* _Work instruction_: Look at the data below and print exactly the lines from its first line through the line with "jajaran mengalami mutasi. Mutasi tersebut"; the pictures stay out of the copy.

* _Data for processing_:

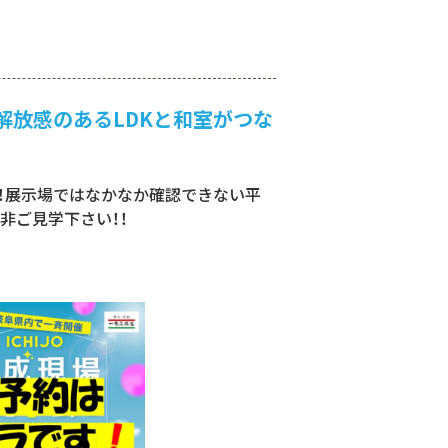
で解放感のあるLDKと和室がつな
！展示場ではなかなか確認できない平
非ご見学下さい！！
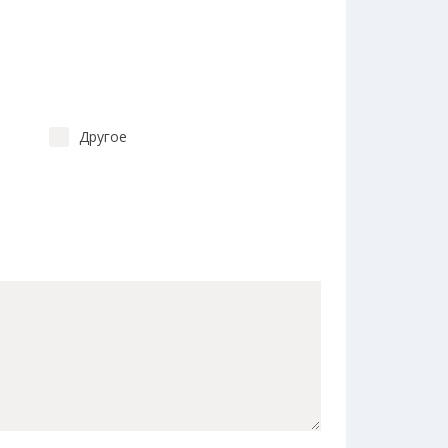
Другое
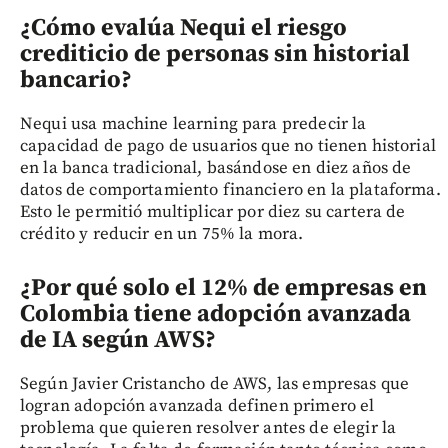
¿Cómo evalúa Nequi el riesgo
crediticio de personas sin historial
bancario?
Nequi usa machine learning para predecir la
capacidad de pago de usuarios que no tienen historial
en la banca tradicional, basándose en diez años de
datos de comportamiento financiero en la plataforma.
Esto le permitió multiplicar por diez su cartera de
crédito y reducir en un 75% la mora.
¿Por qué solo el 12% de empresas en
Colombia tiene adopción avanzada
de IA según AWS?
Según Javier Cristancho de AWS, las empresas que
logran adopción avanzada definen primero el
problema que quieren resolver antes de elegir la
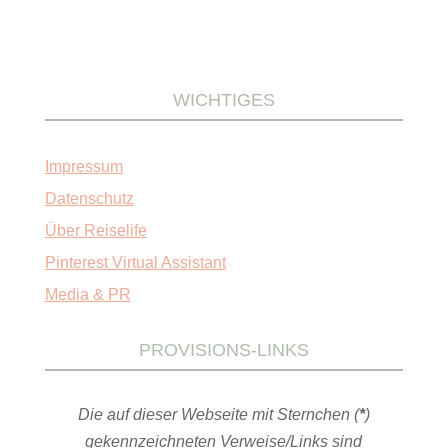
WICHTIGES
Impressum
Datenschutz
Über Reiselife
Pinterest Virtual Assistant
Media & PR
PROVISIONS-LINKS
Die auf dieser Webseite mit Sternchen (
*
)
gekennzeichneten Verweise/Links sind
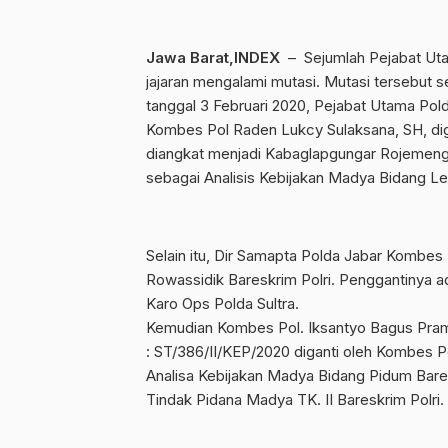
Jawa Barat,INDEX
– Sejumlah Pejabat Uta
jajaran mengalami mutasi. Mutasi tersebut 
tanggal 3 Februari 2020, Pejabat Utama Pol
Kombes Pol Raden Lukcy Sulaksana, SH, diga
diangkat menjadi Kabaglapgungar Rojemenga
sebagai Analisis Kebijakan Madya Bidang Le
Selain itu, Dir Samapta Polda Jabar Kombes P
Rowassidik Bareskrim Polri. Penggantinya a
Karo Ops Polda Sultra.
Kemudian Kombes Pol. Iksantyo Bagus Pram
: ST/386/II/KEP/2020 diganti oleh Kombes P
Analisa Kebijakan Madya Bidang Pidum Bares
Tindak Pidana Madya TK. II Bareskrim Polri.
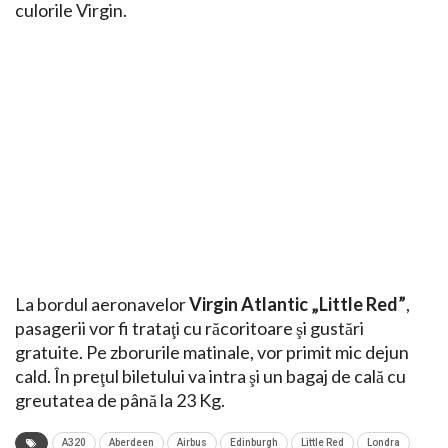
culorile Virgin.
La bordul aeronavelor
Virgin Atlantic „Little Red”
,
pasagerii vor fi trataţi cu răcoritoare şi gustări
gratuite. Pe zborurile matinale, vor primit mic dejun
cald. În preţul biletului va intra şi un bagaj de cală cu
greutatea de până la 23 Kg.
A320
Aberdeen
Airbus
Edinburgh
Little Red
Londra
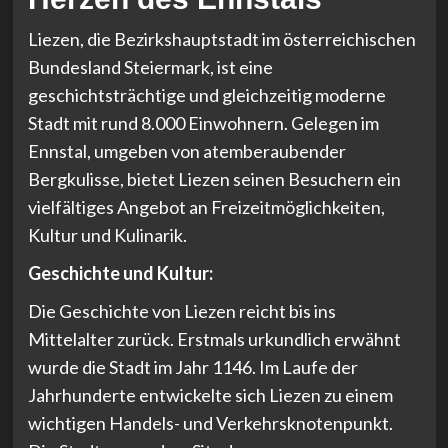
Liezen, die Bezirkshauptstadt im österreichischen
Bundesland Steiermark, ist eine
geschichtsträchtige und gleichzeitig moderne
Stadt mit rund 8.000 Einwohnern. Gelegen im
Ennstal, umgeben von atemberaubender
Bergkulisse, bietet Liezen seinen Besuchern ein
vielfältiges Angebot an Freizeitmöglichkeiten,
Kultur und Kulinarik.
Geschichte und Kultur:
Die Geschichte von Liezen reicht bis ins
Mittelalter zurück. Erstmals urkundlich erwähnt
wurde die Stadt im Jahr 1146. Im Laufe der
Jahrhunderte entwickelte sich Liezen zu einem
wichtigen Handels- und Verkehrsknotenpunkt.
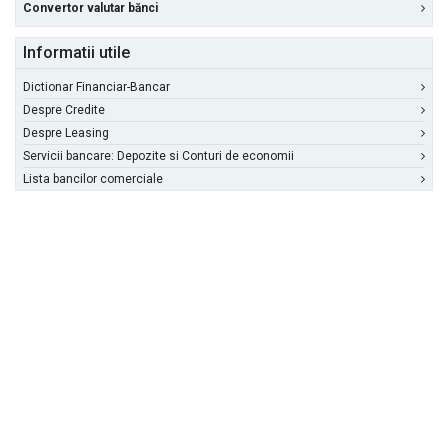
Convertor valutar bănci
Informatii utile
Dictionar Financiar-Bancar
Despre Credite
Despre Leasing
Servicii bancare: Depozite si Conturi de economii
Lista bancilor comerciale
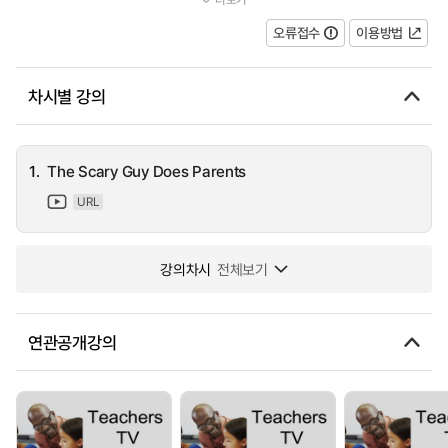
invited The Scary Guy to deliver a group session to parents, look...
오류접수
이용방법
차시별 강의
1.
The Scary Guy Does Parents
URL
강의차시
전체보기
연관공개강의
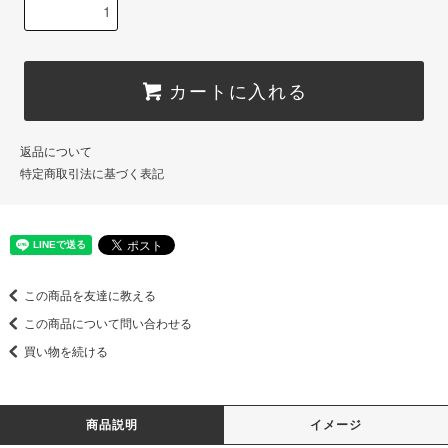
カートに入れる
返品について
特定商取引法に基づく表記
この商品を友達に教える
この商品について問い合わせる
買い物を続ける
商品説明
イメージ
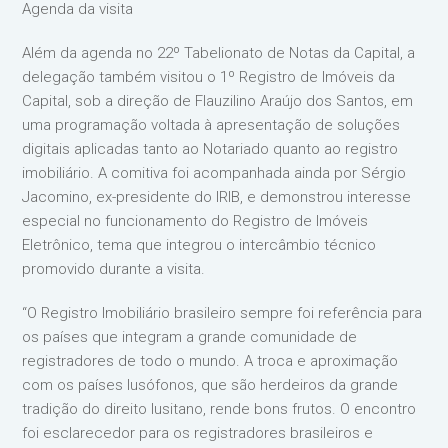
Agenda da visita
Além da agenda no 22º Tabelionato de Notas da Capital, a
delegação também visitou o 1º Registro de Imóveis da
Capital, sob a direção de Flauzilino Araújo dos Santos, em
uma programação voltada à apresentação de soluções
digitais aplicadas tanto ao Notariado quanto ao registro
imobiliário. A comitiva foi acompanhada ainda por Sérgio
Jacomino, ex-presidente do IRIB, e demonstrou interesse
especial no funcionamento do Registro de Imóveis
Eletrônico, tema que integrou o intercâmbio técnico
promovido durante a visita.
“O Registro Imobiliário brasileiro sempre foi referência para
os países que integram a grande comunidade de
registradores de todo o mundo. A troca e aproximação
com os países lusófonos, que são herdeiros da grande
tradição do direito lusitano, rende bons frutos. O encontro
foi esclarecedor para os registradores brasileiros e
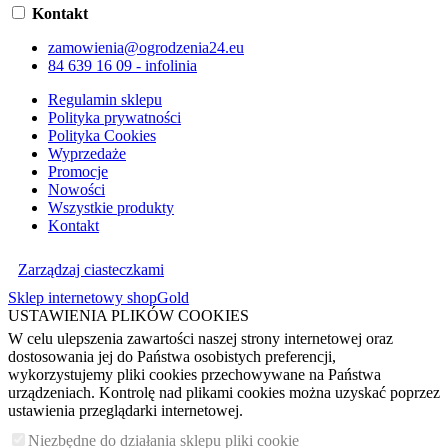
Kontakt
zamowienia@ogrodzenia24.eu
84 639 16 09 - infolinia
Regulamin sklepu
Polityka prywatności
Polityka Cookies
Wyprzedaże
Promocje
Nowości
Wszystkie produkty
Kontakt
Zarządzaj ciasteczkami
Sklep internetowy shopGold
USTAWIENIA PLIKÓW COOKIES
W celu ulepszenia zawartości naszej strony internetowej oraz
dostosowania jej do Państwa osobistych preferencji,
wykorzystujemy pliki cookies przechowywane na Państwa
urządzeniach. Kontrolę nad plikami cookies można uzyskać poprzez
ustawienia przeglądarki internetowej.
Niezbędne do działania sklepu pliki cookie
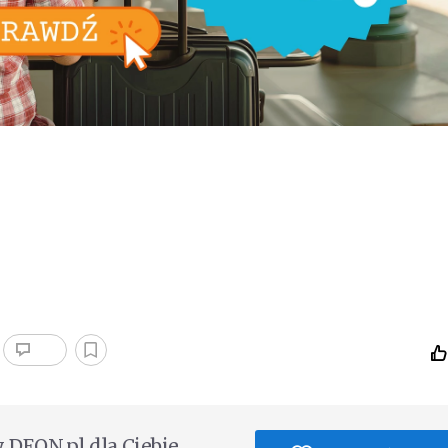
DEON.pl dla Ciebie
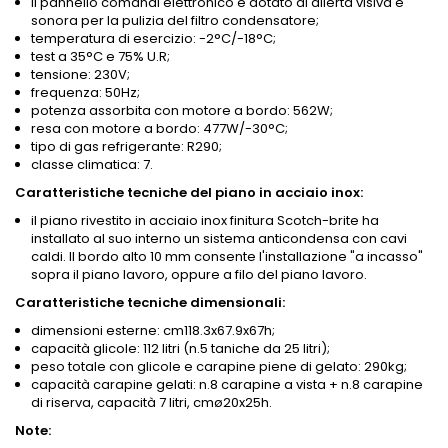
il pannello comandi elettronico è dotato di allerta visiva e
sonora per la pulizia del filtro condensatore;
temperatura di esercizio: -2°C/-18°C;
test a 35°C e 75% U.R;
tensione: 230V;
frequenza: 50Hz;
potenza assorbita con motore a bordo: 562W;
resa con motore a bordo: 477W/-30°C;
tipo di gas refrigerante: R290;
classe climatica: 7.
Caratteristiche tecniche del piano in acciaio inox:
il piano rivestito in acciaio inox finitura Scotch-brite ha
installato al suo interno un sistema anticondensa con cavi
caldi. Il bordo alto 10 mm consente l'installazione "a incasso"
sopra il piano lavoro, oppure a filo del piano lavoro.
Caratteristiche tecniche dimensionali:
dimensioni esterne: cm118.3x67.9x67h;
capacità glicole: 112 litri (n.5 taniche da 25 litri);
peso totale con glicole e carapine piene di gelato: 290kg;
capacità carapine gelati: n.8 carapine a vista + n.8 carapine
di riserva, capacità 7 litri, cmø20x25h.
Note:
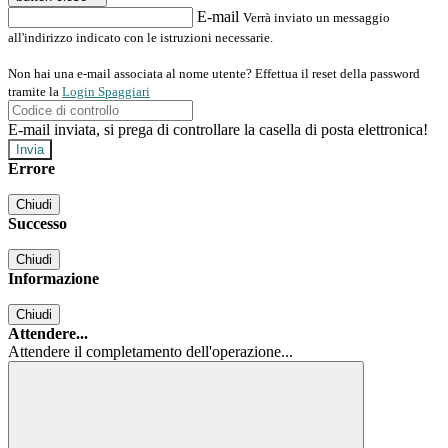
E-mail
Verrà inviato un messaggio
all'indirizzo indicato con le istruzioni necessarie.
Non hai una e-mail associata al nome utente? Effettua il reset della password
tramite la
Login Spaggiari
E-mail inviata, si prega di controllare la casella di posta elettronica!
Errore
Chiudi
Successo
Chiudi
Informazione
Chiudi
Attendere...
Attendere il completamento dell'operazione...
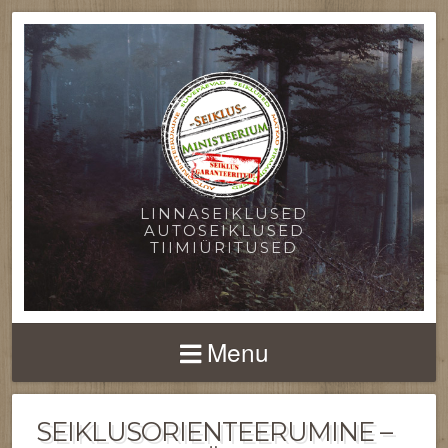
LINNASEIKLUSED
AUTOSEIKLUSED
TIIMIÜRITUSED
Menu
SEIKLUSORIENTEERUMINE –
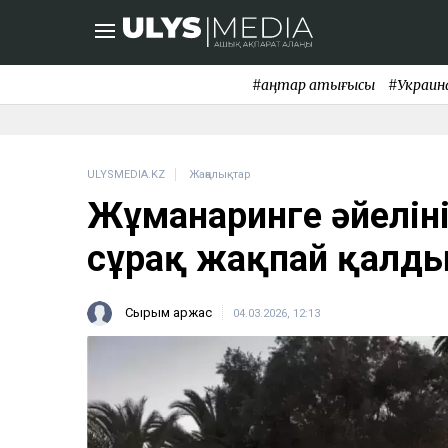
#қаңтар қақтығысы
#Украин
ULYSMEDIA.KZ
Жаңалықтар
Жұманғаринге әйелін
сұрақ жақпай қалд
Сырым Қаржас
04.03.2026, 12:13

* _Response area_:
で解放感のあるLDKと和室がつな
！展示場ではなかなか確認できない平
非ご見学下さい！！
Другое
¿Cómo evalúa Nequi el riesgo
crediticio de personas sin historial
bancario?
Nequi usa machine learning para predecir la
capacidad de pago de usuarios que no tienen historial
en la banca tradicional, basándose en diez años de
datos de comportamiento financiero en la plataforma.
Esto le permitió multiplicar por diez su cartera de
crédito y reducir en un 75% la mora.
¿Por qué solo el 12% de empresas en
Colombia tiene adopción avanzada
de IA según AWS?
Según Javier Cristancho de AWS, las empresas que
logran adopción avanzada definen primero el
problema que quieren resolver antes de elegir la
WICHTIGES
Impressum
Datenschutz
Über Reiselife
Pinterest Virtual Assistant
Media & PR
PROVISIONS-LINKS
Die auf dieser Webseite mit Sternchen (
*
)
gekennzeichneten Verweise/Links sind
Jawa Barat,INDEX
– Sejumlah Pejabat Uta
jajaran mengalami mutasi. Mutasi tersebut 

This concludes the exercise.